To-do item:
Please list each line in the records below that contains the string "True". Case counts, so match capitals and lowercase letters.

Listed records:
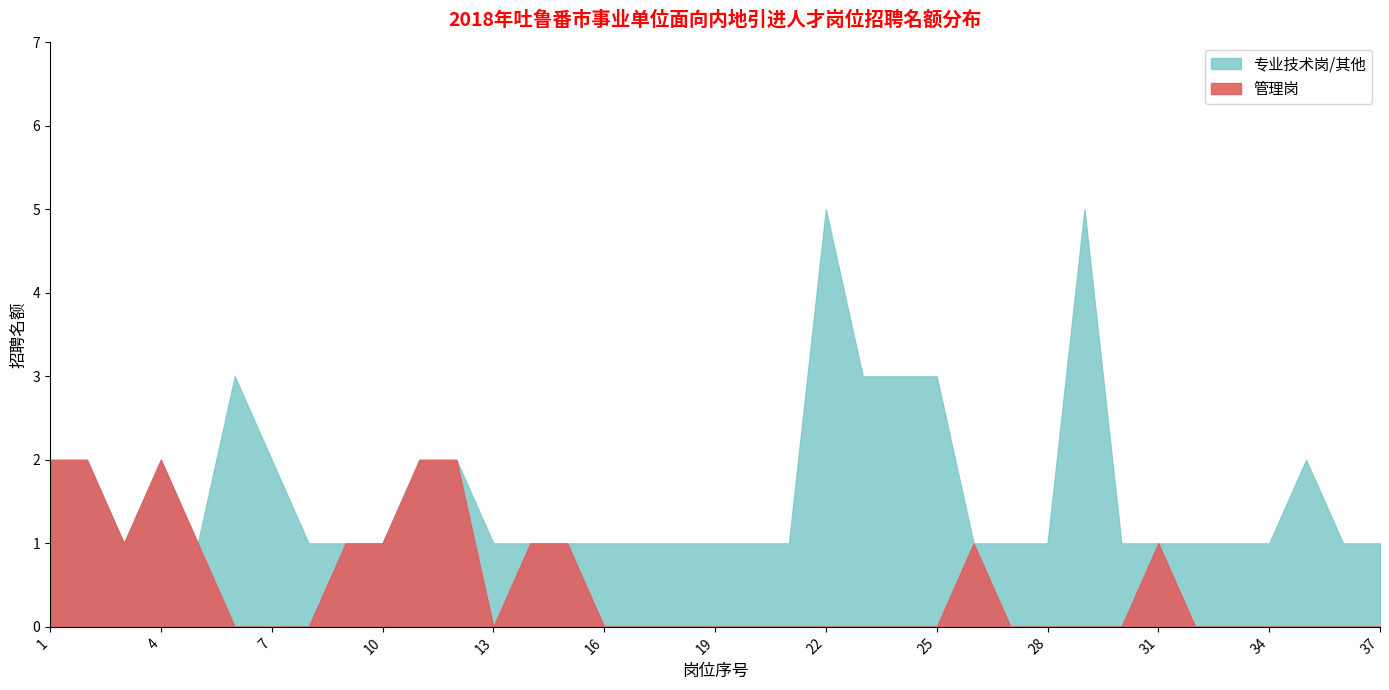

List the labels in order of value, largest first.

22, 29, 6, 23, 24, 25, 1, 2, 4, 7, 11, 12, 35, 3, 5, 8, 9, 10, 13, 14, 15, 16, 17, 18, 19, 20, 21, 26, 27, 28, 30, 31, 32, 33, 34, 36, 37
---
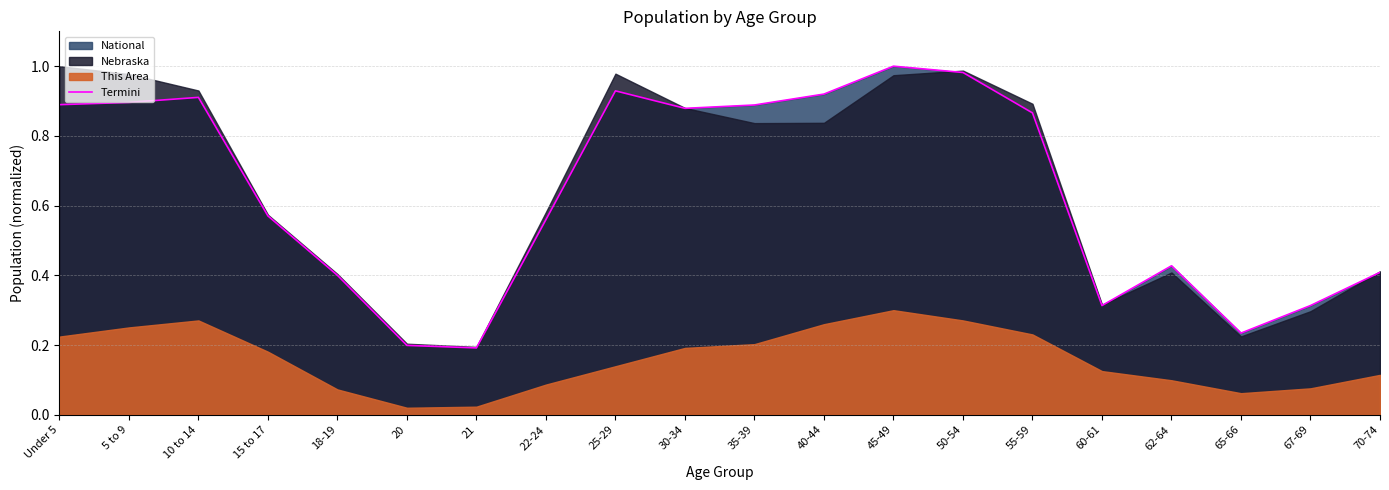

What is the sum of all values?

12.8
* * *
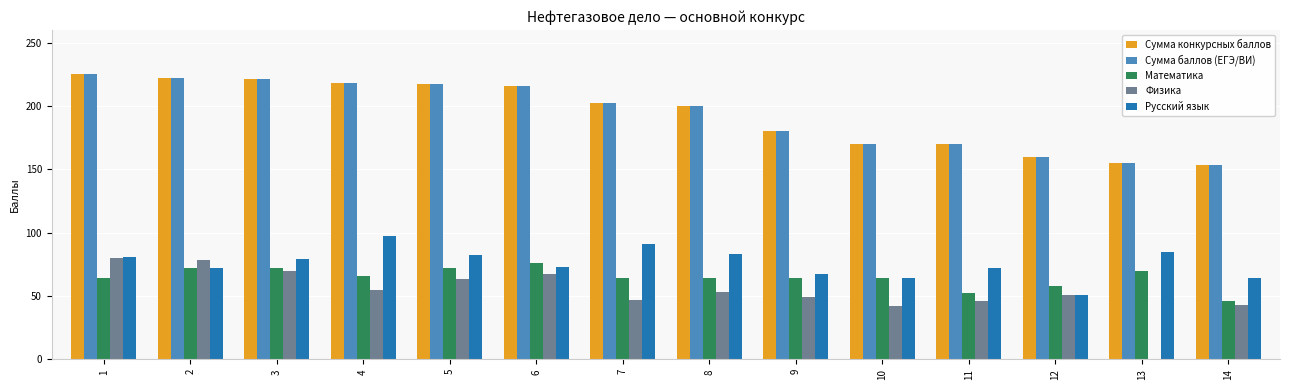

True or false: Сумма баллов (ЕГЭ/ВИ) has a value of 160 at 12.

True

Exercise response:
True or false: Сумма баллов (ЕГЭ/ВИ) has a value of 160 at 12.
True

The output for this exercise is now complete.